═══ Data excerpts

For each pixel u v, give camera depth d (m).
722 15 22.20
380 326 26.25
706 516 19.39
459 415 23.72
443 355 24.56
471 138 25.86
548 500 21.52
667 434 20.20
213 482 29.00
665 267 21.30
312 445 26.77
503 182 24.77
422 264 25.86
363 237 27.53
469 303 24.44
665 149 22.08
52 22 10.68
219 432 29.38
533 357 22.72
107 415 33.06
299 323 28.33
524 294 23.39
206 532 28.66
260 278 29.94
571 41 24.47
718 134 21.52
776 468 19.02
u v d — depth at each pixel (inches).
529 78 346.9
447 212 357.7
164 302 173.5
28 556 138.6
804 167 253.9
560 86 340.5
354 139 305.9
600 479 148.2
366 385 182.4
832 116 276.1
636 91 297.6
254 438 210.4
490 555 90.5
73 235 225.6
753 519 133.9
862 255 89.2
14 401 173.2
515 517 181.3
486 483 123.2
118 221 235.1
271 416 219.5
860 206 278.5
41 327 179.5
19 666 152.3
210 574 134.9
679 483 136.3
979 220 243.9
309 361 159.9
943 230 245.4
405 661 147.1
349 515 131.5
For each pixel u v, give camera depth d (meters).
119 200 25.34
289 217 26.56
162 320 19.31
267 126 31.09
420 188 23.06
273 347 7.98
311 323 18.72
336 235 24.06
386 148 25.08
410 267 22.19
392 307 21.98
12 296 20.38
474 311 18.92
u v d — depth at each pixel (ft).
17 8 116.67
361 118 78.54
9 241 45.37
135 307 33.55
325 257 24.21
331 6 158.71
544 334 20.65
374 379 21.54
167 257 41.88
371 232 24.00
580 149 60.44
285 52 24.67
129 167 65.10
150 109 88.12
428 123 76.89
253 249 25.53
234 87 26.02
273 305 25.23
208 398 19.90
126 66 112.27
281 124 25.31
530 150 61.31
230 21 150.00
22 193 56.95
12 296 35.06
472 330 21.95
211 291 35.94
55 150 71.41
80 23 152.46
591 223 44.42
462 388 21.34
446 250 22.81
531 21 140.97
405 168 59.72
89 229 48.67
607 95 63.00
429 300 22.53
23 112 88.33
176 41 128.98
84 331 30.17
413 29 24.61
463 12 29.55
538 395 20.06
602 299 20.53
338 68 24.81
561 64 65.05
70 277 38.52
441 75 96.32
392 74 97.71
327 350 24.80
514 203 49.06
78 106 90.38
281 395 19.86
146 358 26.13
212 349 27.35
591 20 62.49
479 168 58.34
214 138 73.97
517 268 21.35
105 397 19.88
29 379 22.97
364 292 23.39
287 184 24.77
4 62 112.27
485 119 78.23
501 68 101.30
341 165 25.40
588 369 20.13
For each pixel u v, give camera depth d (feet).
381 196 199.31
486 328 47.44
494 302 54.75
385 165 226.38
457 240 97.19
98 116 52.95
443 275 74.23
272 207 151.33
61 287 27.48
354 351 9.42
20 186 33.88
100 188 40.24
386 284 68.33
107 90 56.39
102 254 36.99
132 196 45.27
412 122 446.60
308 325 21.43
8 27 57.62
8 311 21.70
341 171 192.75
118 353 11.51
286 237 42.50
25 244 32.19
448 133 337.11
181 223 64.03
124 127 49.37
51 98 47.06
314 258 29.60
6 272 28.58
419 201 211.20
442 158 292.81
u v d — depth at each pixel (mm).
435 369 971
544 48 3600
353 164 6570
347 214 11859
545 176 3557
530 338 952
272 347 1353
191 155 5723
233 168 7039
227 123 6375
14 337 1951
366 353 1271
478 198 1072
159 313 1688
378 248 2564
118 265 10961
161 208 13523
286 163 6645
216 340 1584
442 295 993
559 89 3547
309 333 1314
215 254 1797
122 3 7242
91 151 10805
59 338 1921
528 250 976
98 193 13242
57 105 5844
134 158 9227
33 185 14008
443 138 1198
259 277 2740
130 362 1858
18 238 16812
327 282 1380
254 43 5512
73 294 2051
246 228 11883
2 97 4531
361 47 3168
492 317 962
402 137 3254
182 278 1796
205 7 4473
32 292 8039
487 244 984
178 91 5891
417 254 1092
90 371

══════

Above are the records. Print exactly, and only, the lines from the line with "485 119 78.23" to the line with "215 254 1797", both inclusive.

485 119 78.23
501 68 101.30
341 165 25.40
588 369 20.13
For each pixel u v, give camera depth d (feet).
381 196 199.31
486 328 47.44
494 302 54.75
385 165 226.38
457 240 97.19
98 116 52.95
443 275 74.23
272 207 151.33
61 287 27.48
354 351 9.42
20 186 33.88
100 188 40.24
386 284 68.33
107 90 56.39
102 254 36.99
132 196 45.27
412 122 446.60
308 325 21.43
8 27 57.62
8 311 21.70
341 171 192.75
118 353 11.51
286 237 42.50
25 244 32.19
448 133 337.11
181 223 64.03
124 127 49.37
51 98 47.06
314 258 29.60
6 272 28.58
419 201 211.20
442 158 292.81
u v d — depth at each pixel (mm).
435 369 971
544 48 3600
353 164 6570
347 214 11859
545 176 3557
530 338 952
272 347 1353
191 155 5723
233 168 7039
227 123 6375
14 337 1951
366 353 1271
478 198 1072
159 313 1688
378 248 2564
118 265 10961
161 208 13523
286 163 6645
216 340 1584
442 295 993
559 89 3547
309 333 1314
215 254 1797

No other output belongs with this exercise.